**Exercise material**

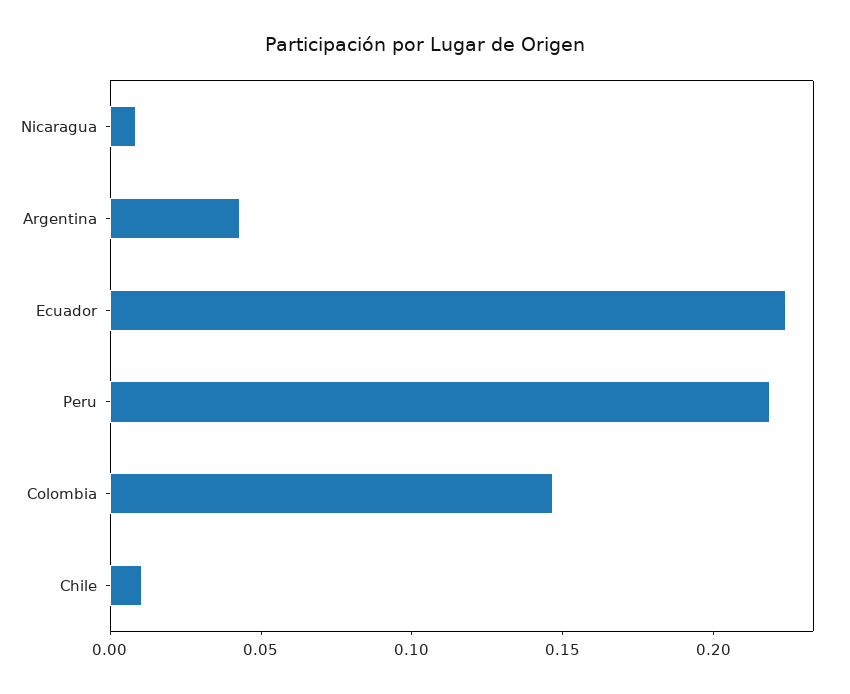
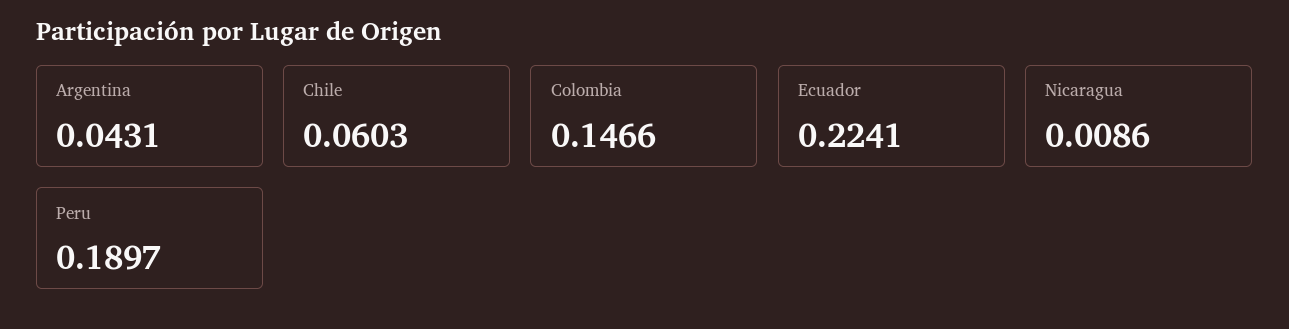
  {
    "Nicaragua": 0.0086,
    "Argentina": 0.0431,
    "Ecuador": 0.2241,
-   "Peru": 0.22,
+   "Peru": 0.1897,
    "Colombia": 0.1466,
-   "Chile": 0.01
+   "Chile": 0.0603
  }

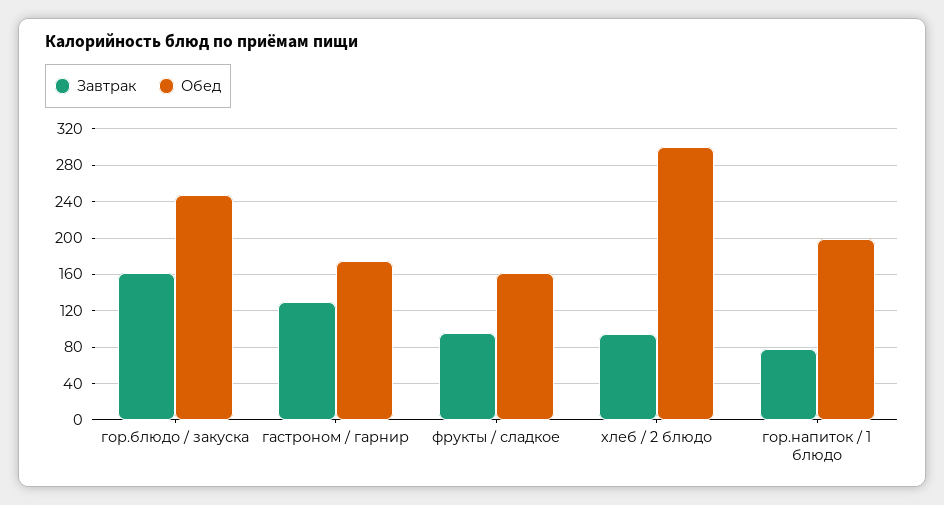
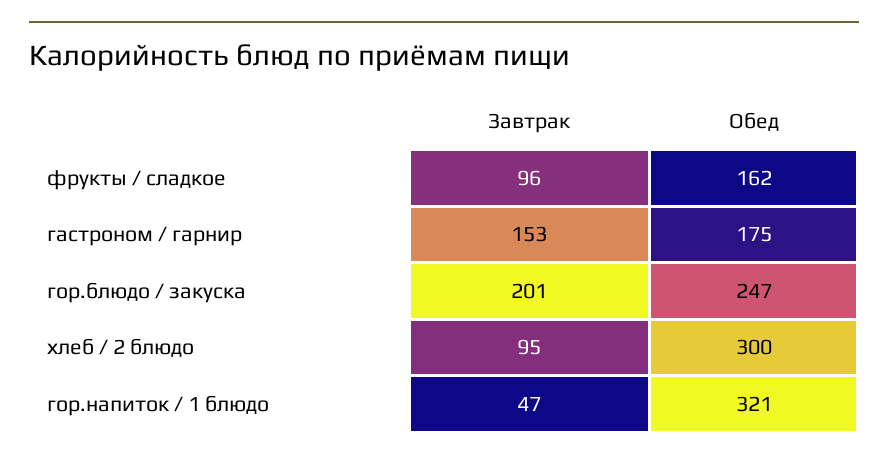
  {
    "Завтрак": {
-     "гор.блюдо / закуска": 160,
+     "гор.блюдо / закуска": 201,
-     "гастроном / гарнир": 130,
+     "гастроном / гарнир": 153,
      "фрукты / сладкое": 96,
      "хлеб / 2 блюдо": 95,
-     "гор.напиток / 1 блюдо": 80
+     "гор.напиток / 1 блюдо": 47
    },
    "Обед": {
      "гор.блюдо / закуска": 247,
      "гастроном / гарнир": 175,
      "фрукты / сладкое": 162,
      "хлеб / 2 блюдо": 300,
-     "гор.напиток / 1 блюдо": 200
+     "гор.напиток / 1 блюдо": 321
    }
  }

**Work required**
Every line that contains the string "фрукты" should be returned from the data.

**Solution**
      "фрукты / сладкое": 96,
      "фрукты / сладкое": 162,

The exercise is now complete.